Figure 1. Source: Authors’ analysis of Total Financial Gain for Cardiac Procedures at U.S. Hospitals (in 2019 U.S. dollars, calculated as contribution margin multiplied by volume, for procedures at U.S. acute-care hospitals). Data are fee-for-service Medicare, 2016-2019. Carotid endarterectomy (CEA); transcatheter mitral valve repair (TMVR); surgical left ventricular assist device (LVAD); surgical mitral valve replacement/repair (SMVR); abdominal aortic aneurysm (AAA); surgical aortic valve replacement (SAVR); transcatheter aortic valve replacement (TAVR); coronary artery bypass graft (CABG). Ablations are a treatment for irregular heart rhythms. Amputations are associated with peripheral arterial disease.

The U.S. public pays for most cardiovascular care through Medicare. In 2020, Medicare covered 48% of cardiovascular costs compared to 31% from commercial insurance. “Overall, it’s extremely expensive, nationally,” said LDI Senior Fellow Ashwin Nathan. From 2019-2020, cardiovascular disease cost more than $254 billion—an amount that will rise as the population ages.

Nathan found in a study with LDI Senior Fellows Lauren Eberly, Sameed Ahmed M. Khatana, Alexander Fanaroff, Guy David, Peter Groeneveld, Jay Giri, and colleagues, that hospitals gain financially from inpatient cardiovascular treatments covered by Medicare, but their profit varies dramatically by procedure. 

The researchers built on a 2017 paper that identified variations in costs and payments for two aortic valve surgeries. In the new study, they analyzed Medicare fee-for-service claims for 12 inpatient cardiovascular procedures. For each, they determined hospital revenue, direct costs, and contribution margins. Revenue included all payments from insurance and patients. Direct costs included salaries, devices such as stents and valves (which can be the highest expense for some procedures), and operating room and inpatient costs.
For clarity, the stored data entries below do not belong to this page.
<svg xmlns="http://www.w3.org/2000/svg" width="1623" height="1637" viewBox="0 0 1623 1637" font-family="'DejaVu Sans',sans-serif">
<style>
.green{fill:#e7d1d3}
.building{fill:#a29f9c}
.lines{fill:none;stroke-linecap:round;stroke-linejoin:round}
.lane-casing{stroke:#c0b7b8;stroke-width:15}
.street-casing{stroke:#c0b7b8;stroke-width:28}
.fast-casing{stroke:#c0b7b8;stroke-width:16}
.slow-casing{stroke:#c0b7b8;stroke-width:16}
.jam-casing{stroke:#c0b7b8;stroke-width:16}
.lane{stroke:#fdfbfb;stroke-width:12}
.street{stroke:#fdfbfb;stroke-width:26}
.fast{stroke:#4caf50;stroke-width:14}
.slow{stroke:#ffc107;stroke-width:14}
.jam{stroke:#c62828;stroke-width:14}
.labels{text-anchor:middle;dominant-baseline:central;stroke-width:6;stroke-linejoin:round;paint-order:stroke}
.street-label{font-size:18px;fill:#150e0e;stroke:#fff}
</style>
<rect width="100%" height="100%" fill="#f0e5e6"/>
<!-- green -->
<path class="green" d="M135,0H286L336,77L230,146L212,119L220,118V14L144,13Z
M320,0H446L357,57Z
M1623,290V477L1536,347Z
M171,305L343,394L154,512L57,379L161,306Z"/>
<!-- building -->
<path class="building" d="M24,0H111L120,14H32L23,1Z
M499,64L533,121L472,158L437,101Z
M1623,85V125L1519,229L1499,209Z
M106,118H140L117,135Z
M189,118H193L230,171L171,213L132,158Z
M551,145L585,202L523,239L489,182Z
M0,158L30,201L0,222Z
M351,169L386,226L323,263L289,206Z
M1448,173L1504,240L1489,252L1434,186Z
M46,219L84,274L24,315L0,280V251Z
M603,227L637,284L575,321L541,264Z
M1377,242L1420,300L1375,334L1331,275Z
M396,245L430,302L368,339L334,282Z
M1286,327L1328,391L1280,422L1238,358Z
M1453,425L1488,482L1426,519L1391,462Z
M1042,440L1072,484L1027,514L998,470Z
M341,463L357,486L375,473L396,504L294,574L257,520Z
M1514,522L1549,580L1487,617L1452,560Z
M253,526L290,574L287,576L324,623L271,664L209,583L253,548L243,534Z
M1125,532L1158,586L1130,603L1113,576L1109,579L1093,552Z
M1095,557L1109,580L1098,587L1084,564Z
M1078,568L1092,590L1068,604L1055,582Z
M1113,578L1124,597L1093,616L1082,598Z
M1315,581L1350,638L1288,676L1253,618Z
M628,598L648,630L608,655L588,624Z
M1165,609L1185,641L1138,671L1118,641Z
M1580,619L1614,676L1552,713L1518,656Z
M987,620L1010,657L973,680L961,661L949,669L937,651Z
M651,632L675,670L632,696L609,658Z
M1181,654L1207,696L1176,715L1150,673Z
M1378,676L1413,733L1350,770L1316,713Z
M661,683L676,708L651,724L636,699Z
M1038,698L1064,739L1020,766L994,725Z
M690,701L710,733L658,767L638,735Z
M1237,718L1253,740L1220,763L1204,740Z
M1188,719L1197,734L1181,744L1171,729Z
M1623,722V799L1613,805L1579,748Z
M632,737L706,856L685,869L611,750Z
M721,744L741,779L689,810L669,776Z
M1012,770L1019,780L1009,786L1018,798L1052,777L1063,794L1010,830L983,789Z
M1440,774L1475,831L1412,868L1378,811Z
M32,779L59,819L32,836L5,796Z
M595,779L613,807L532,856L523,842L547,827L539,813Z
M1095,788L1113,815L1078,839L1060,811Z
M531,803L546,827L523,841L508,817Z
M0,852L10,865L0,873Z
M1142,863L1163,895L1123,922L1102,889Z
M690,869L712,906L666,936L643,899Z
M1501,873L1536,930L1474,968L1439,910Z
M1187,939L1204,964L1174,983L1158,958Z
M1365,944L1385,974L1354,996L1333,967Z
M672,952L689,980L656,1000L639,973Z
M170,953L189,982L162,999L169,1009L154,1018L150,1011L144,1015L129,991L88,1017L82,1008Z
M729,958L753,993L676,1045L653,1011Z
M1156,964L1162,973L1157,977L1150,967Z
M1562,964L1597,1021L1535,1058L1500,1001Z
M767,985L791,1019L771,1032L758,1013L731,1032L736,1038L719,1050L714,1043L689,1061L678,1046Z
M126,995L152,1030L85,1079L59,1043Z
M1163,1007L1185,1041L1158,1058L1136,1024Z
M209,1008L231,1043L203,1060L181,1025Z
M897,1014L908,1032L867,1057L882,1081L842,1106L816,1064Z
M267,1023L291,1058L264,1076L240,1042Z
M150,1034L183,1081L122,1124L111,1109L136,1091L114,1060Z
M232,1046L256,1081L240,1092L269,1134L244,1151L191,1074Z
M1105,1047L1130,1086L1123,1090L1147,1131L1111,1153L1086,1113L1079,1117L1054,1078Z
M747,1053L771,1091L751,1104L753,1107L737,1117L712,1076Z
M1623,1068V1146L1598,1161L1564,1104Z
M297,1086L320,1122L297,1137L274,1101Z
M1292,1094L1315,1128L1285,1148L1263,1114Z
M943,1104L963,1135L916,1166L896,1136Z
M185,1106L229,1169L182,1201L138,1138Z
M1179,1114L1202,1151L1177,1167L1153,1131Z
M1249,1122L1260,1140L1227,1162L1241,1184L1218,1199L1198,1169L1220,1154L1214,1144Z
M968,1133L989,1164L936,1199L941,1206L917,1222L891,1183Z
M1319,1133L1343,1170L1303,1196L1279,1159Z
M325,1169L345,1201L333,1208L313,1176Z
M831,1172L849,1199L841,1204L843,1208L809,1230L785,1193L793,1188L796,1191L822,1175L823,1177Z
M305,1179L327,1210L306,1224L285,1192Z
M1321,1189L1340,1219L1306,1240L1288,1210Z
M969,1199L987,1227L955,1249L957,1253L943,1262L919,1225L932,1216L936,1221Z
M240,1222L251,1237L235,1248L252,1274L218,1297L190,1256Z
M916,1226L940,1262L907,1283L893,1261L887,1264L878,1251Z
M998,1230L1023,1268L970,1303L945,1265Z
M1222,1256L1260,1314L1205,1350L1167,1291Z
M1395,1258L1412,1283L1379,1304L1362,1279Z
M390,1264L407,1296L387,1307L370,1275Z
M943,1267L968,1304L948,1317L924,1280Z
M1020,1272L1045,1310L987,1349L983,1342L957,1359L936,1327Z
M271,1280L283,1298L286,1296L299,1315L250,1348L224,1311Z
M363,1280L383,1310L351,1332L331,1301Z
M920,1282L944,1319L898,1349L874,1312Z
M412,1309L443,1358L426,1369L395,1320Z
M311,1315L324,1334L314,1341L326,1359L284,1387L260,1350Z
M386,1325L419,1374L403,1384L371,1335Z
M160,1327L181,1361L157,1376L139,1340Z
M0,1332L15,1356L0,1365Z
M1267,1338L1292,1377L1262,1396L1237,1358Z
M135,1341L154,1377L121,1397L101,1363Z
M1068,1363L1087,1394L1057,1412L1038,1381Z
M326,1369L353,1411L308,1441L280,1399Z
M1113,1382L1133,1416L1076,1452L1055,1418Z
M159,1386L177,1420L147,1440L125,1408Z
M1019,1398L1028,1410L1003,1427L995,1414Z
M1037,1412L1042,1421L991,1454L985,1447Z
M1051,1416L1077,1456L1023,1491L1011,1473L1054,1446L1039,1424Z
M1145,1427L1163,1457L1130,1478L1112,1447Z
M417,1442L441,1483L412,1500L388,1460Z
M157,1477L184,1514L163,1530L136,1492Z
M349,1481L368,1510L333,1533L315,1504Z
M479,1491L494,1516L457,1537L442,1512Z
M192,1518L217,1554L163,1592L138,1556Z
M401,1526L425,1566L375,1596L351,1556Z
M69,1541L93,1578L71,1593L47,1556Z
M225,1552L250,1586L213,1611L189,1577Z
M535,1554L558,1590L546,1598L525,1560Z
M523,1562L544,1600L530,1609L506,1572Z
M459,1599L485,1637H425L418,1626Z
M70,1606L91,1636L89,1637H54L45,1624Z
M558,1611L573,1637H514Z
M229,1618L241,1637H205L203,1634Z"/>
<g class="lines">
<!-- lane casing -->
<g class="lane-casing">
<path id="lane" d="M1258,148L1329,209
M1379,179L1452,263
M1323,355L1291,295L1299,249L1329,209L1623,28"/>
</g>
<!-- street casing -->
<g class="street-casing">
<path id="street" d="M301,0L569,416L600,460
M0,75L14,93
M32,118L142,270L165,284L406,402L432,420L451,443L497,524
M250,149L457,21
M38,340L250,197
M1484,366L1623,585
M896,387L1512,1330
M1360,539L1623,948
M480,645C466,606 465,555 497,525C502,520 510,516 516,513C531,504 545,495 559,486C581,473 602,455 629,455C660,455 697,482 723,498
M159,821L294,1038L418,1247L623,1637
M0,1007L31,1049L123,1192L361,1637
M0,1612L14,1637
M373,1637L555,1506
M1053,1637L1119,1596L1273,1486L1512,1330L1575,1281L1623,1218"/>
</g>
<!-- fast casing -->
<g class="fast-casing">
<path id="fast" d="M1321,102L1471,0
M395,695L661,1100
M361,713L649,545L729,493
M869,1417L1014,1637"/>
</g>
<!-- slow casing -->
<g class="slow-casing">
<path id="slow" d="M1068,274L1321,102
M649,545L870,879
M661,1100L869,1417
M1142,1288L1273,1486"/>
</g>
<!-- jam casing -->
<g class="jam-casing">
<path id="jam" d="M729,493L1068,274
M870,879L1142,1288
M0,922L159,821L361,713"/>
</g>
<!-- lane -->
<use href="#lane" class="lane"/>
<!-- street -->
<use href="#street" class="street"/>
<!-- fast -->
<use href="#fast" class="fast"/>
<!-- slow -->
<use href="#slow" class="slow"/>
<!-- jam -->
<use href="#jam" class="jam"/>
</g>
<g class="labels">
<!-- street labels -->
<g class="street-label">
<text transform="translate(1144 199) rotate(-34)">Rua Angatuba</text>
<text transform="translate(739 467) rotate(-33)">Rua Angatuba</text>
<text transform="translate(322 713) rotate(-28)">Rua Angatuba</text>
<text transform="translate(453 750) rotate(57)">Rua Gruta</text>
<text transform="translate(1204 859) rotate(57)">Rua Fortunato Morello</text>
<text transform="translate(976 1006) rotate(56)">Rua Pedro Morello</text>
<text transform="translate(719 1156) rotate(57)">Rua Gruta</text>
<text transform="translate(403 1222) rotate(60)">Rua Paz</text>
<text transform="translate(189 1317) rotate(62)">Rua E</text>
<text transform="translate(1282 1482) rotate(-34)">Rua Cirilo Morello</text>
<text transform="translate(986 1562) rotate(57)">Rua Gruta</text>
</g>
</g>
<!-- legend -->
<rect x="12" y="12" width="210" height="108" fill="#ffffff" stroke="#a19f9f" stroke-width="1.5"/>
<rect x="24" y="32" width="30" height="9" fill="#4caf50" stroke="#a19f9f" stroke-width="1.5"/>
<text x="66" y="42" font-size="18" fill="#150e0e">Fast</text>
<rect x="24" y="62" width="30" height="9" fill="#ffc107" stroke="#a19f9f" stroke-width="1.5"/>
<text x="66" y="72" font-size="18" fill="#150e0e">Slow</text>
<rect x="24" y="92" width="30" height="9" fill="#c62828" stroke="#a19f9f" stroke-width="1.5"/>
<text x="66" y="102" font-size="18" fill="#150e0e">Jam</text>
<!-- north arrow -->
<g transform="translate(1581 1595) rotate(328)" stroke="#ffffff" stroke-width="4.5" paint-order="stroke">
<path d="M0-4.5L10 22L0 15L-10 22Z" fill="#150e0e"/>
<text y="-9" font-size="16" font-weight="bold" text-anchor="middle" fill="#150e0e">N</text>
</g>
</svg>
Contribution margins were calculated by revenue minus costs.

Contribution margins—the profit for hospitals—varied from a mean of about $3,300 for a noninvasive type of carotid artery stenting to nearly $107,000 for a heart transplant, in 2019 U.S. dollars. Heart transplants are rare, however. Only about 1,000 were in the 2016-2019 data, so they do not generate most of the revenue for hospitals. 

Coronary artery bypass grafts were the moneymaker for hospitals. This invasive procedure was performed close to 150,000 times in the study period, resulting in $1.5 billion in gains for hospitals nationally (Figure 1).

Payments and Costs Drive Access

Contribution margins may drive patients’ access to procedures, the authors found in a companion study, which could exacerbate inequities. Even individuals who do not visit a hospital for cardiovascular care may feel the impact of the financial gains and variations identified in this study, Nathan said. “The profitability of cardiac procedures may affect what hospitals focus on and how they allocate their resources.” 

Adjusting Medicare reimbursement rates for individual procedures could theoretically reduce the influence of profitability on access to cardiovascular treatments. Nathan and coauthors advise care in making adjustments, however. “Reimbursement reductions may affect some hospitals more than others, especially those in underserved communities,” Nathan said. Hospitals cannot add new procedures and technologies without sufficient startup funds. 

The results apply to Medicare fee-for-service only, so Nathan and colleagues are now studying margins associated with other insurance types, since commercial plans tend to reimburse more than public insurance. “Since procedure costs are the same,” Nathan said, “the margins and variation in profitability may be even larger than what we’ve seen with Medicare.”


The study, “Revenues, Costs, and Contribution Margins of Major Inpatient Cardiovascular Procedures Within the Medicare Population,” was published March 2025 in American Heart Journal. Authors include Kriyana P. Reddy, Kaitlyn Shutlz, Lauren A. Eberly, Sameed Ahmed M. Khatana, Alexander C. Fanaroff, Guy David, David J. Cohen, Peter W. Groeneveld, Jay Giri, and Ashwin S. Nathan.